### REQUEST
The answer should be the lines from the one with "line: (250, 343) -> (523, 346), moved" through the final line of the entries, restated word for word.
[Start of section]
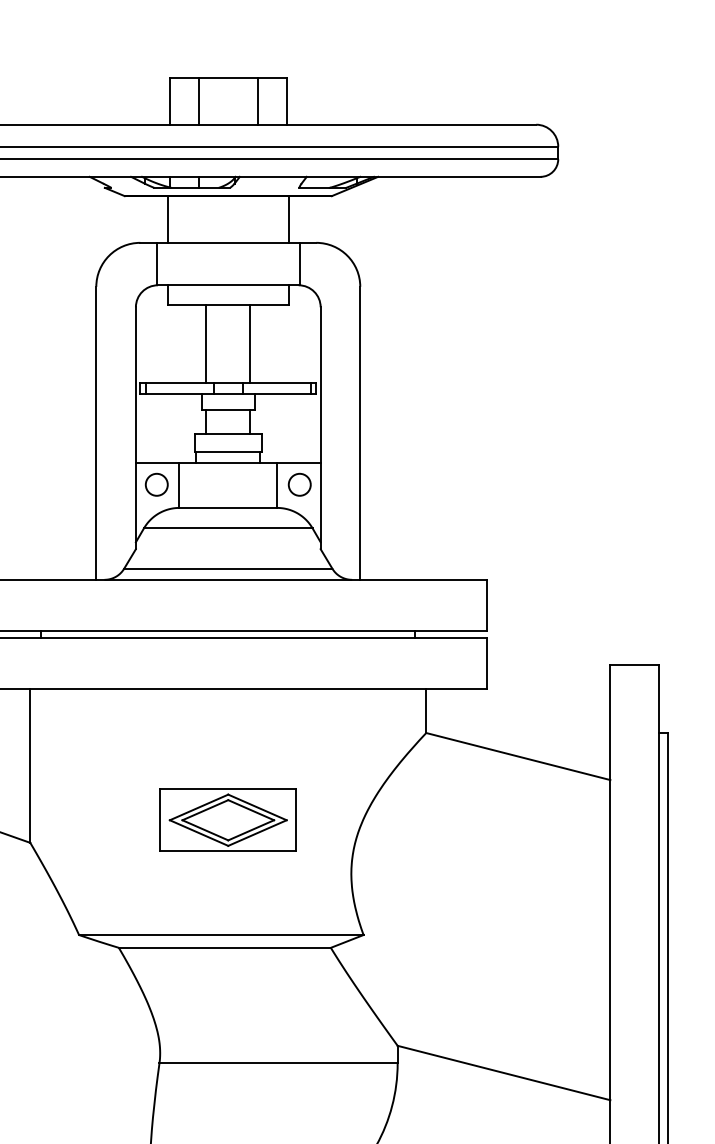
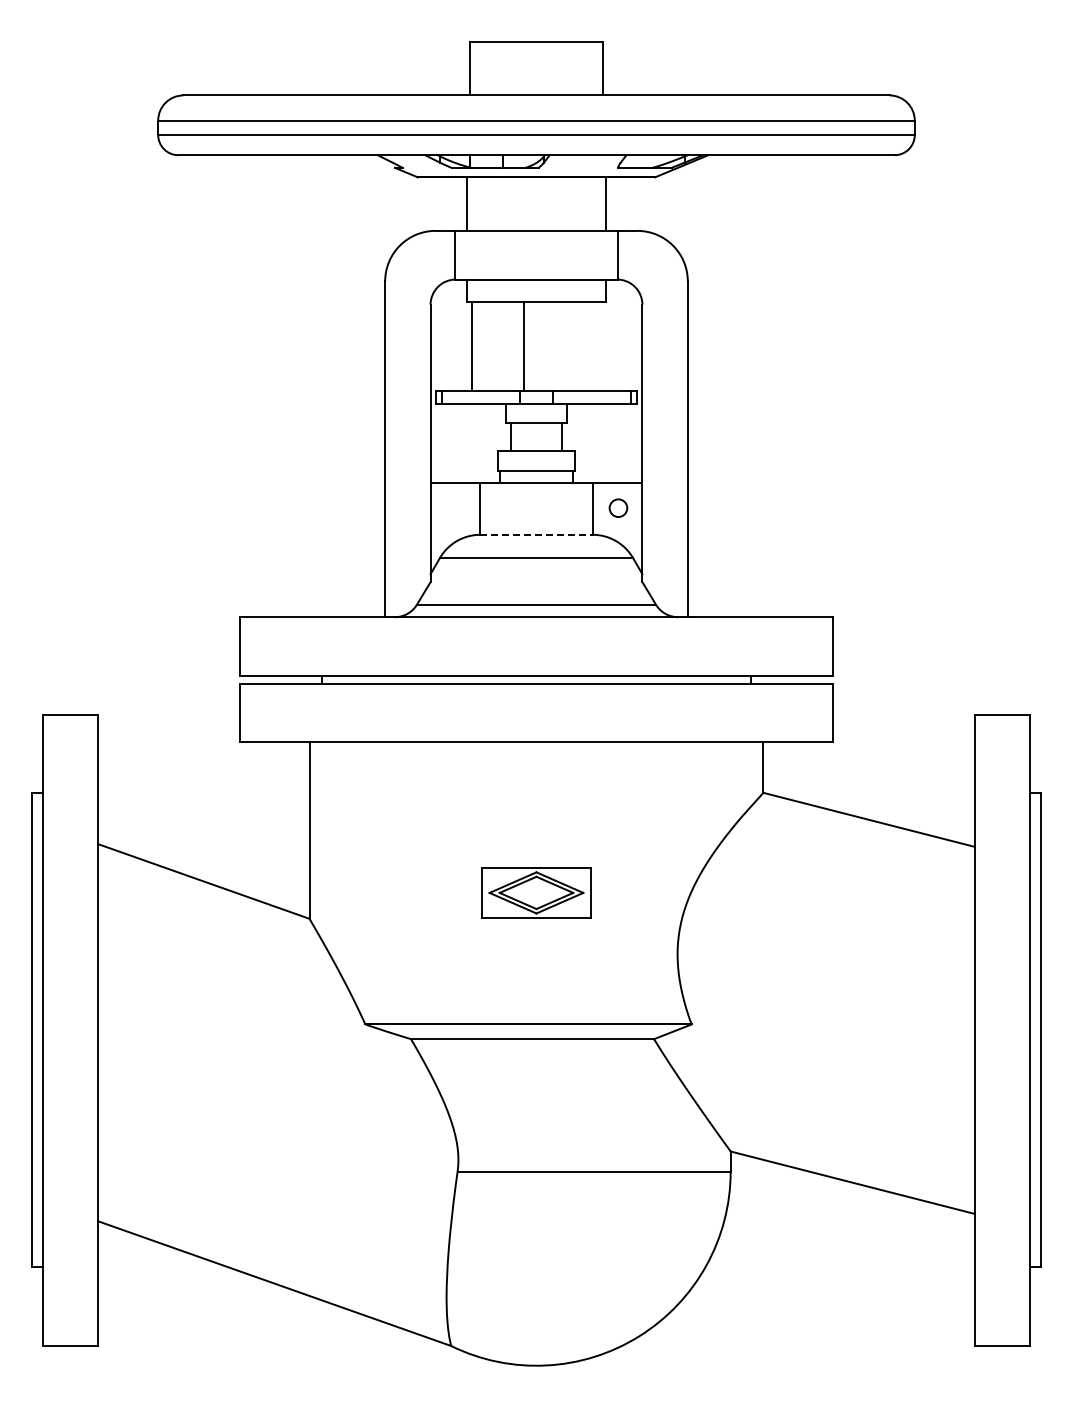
line: (199, 101) -> (503, 68), removed
line: (257, 101) -> (569, 68), removed
line: (206, 343) -> (472, 346), moved
line: (250, 343) -> (523, 346), moved
circle: (156, 484) -> (454, 507), removed
circle: (299, 484) -> (618, 507), size x0.7
line: (228, 507) -> (536, 534), solid -> dashed
part: (228, 819) -> (536, 892), size x0.7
[End of section]
### COMPLETED TASK
line: (250, 343) -> (523, 346), moved
circle: (156, 484) -> (454, 507), removed
circle: (299, 484) -> (618, 507), size x0.7
line: (228, 507) -> (536, 534), solid -> dashed
part: (228, 819) -> (536, 892), size x0.7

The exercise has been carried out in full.